Verfolgung im Nationalsozialismus
Schepp erläuterte, dass für Jäger in der Zeit des Nationalsozialismus öffentliche Aufträge zunehmend ausblieben und private Auftraggeber unter Druck gesetzt wurden. Der Grund lag darin, dass Jägers Ehefrau Jüdin war. Die Familie zog sich daher weitgehend aus dem öffentlichen Raum zurück und so kämpfte auch die Firma wirtschaftlich ums Überleben. In ihrer Verzweiflung entschloss sich die Familie zu Beginn des Krieges zur räumlichen Trennung. Jäger und seine beiden erwachsenen Kinder hielten sich in Österreich als Maurer über Wasser, letztere mussten später sogar vor der Gestapo (Geheime Staatspolizei) fliehen. Seine Ehefrau verblieb in Queckborn, da Reisegenehmigungen die riskante Aufmerksamkeit der Gestapo geweckt hätten.
Cornelia Jäger wurde in ihrer gefährlichen Lage vom örtlichen Bürgermeister unterstützt, der ihr beispielsweise volle Lebensmittelrationen gewährte. Zudem hielt der Leiter des Gendarmeriepostens Grünberg eine schützende Hand über sie, indem er offenbar Meldungen an die Gestapo verschleierte und Anzeigen und Denunziationen, die auf seinem Schreibtisch landeten, ignorierte. Anfang 1945 konnten die örtlichen Schutzmechanismen schließlich dem Druck des Regimes nicht mehr standhalten und Cornelia Jäger, geborene Jacoby, wurde in das Konzentrationslager Theresienstadt deportiert. Sie überlebte das KZ zwar und konnte nach dem Krieg nach Queckborn zurückkehren, doch bis zu ihrem Tod 1954 erholte sie sich offenbar nicht mehr von ihren körperlichen und seelischen Wunden. Georg Jäger wurde von den US-Streitkräften 1945/46 zunächst als Bürgermeister von Queckborn eingesetzt. Parallel lief auch das Baugeschäft, in das nun auch Sohn Hermann einstieg, wieder an.
Vermächtnis Jägers
1953 schied Georg Jäger aus Altersgründen aus der Firma.

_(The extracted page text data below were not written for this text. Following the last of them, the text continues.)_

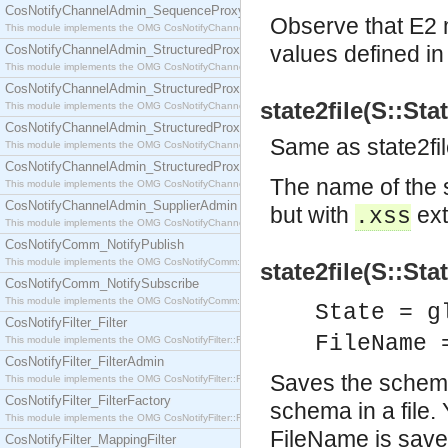
CosNotifyChannelAdmin_SequenceProxyPushSupplier
Observe that E2 m
This module implements the OMG CosNotifyChannelAdmin::SequenceProxyPushSupplier interf
values defined i
CosNotifyChannelAdmin_StructuredProxyPullConsumer
This module implements the OMG CosNotifyChannelAdmin::StructuredProxyPullConsumer interf
CosNotifyChannelAdmin_StructuredProxyPullSupplier
state2file(S::Sta
This module implements the OMG CosNotifyChannelAdmin::StructuredProxyPullSupplier interfac
CosNotifyChannelAdmin_StructuredProxyPushConsumer
Same as state2f
This module implements the OMG CosNotifyChannelAdmin::StructuredProxyPushConsumer inter
CosNotifyChannelAdmin_StructuredProxyPushSupplier
The name of the 
This module implements the OMG CosNotifyChannelAdmin::StructuredProxyPushSupplier interf
CosNotifyChannelAdmin_SupplierAdmin
but with
ext
.xss
This module implements the OMG CosNotifyChannelAdmin::SupplierAdmin interface.
CosNotifyComm_NotifyPublish
This module implements the OMG CosNotifyComm::NotifyPublish interface.
state2file(S::Sta
CosNotifyComm_NotifySubscribe
This module implements the OMG CosNotifyComm::NotifySubscribe interface.
State = g
CosNotifyFilter_Filter
FileName 
This module implements the OMG CosNotifyFilter::Filter interface.
CosNotifyFilter_FilterAdmin
Saves the schema 
This module implements the OMG CosNotifyFilter::FilterAdmin interface.
CosNotifyFilter_FilterFactory
schema in a file.
This module implements the OMG CosNotifyFilter::FilterFactory interface.
FileName is save
CosNotifyFilter_MappingFilter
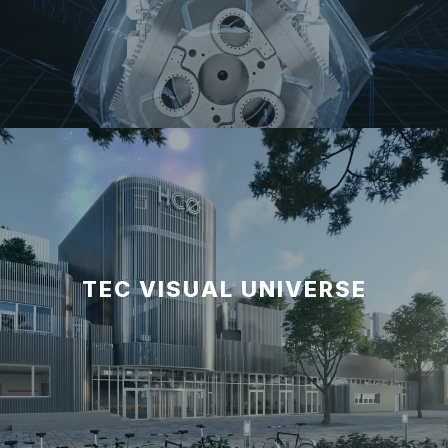
TEC VISUAL UNIVERSE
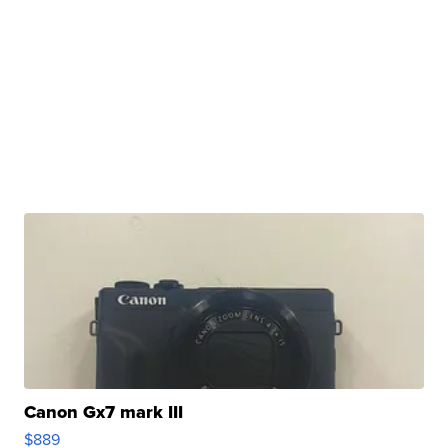
Canon Gx7 mark III
$889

Damit wurde auch das Baugeschäft aufgegeben - Sohn Hermann konzentrierte sich auf die Holzverarbeitung. Die Unternehmensgruppe »Jäger-Treppen« sollte in den 1970er-Jahren einer der größten Arbeitgeber der Region werden und bundesweit rund 1.200 Mitarbeiter beschäftigen. 1990 ging die Firma, zwischenzeitlich von Jägers Enkel geführt, zur Bestürzung vieler Menschen in der Region in die Insolvenz.

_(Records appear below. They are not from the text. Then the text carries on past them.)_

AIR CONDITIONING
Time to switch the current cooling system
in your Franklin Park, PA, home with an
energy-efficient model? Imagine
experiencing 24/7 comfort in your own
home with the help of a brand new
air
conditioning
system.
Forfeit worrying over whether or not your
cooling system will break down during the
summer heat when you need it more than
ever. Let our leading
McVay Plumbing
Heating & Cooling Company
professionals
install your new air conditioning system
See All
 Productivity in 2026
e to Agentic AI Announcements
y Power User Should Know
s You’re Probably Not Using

In Jägers Entwürfen spiegeln sich die für seine Epoche typischen und gleichzeitig übergreifenden architektonischen Elemente des Jugendstils, primär des Reformstils, aber auch avantgardistische Bauten sowie solche der klassischen Moderne wider. Viele seiner Häuser stehen heute noch und mögen vor dem Hintergrund von Jägers Biografie und Gesamtwerk eine neuerliche Betrachtung und Wertschätzung im Sinne des Denkmalschutzes verdienen.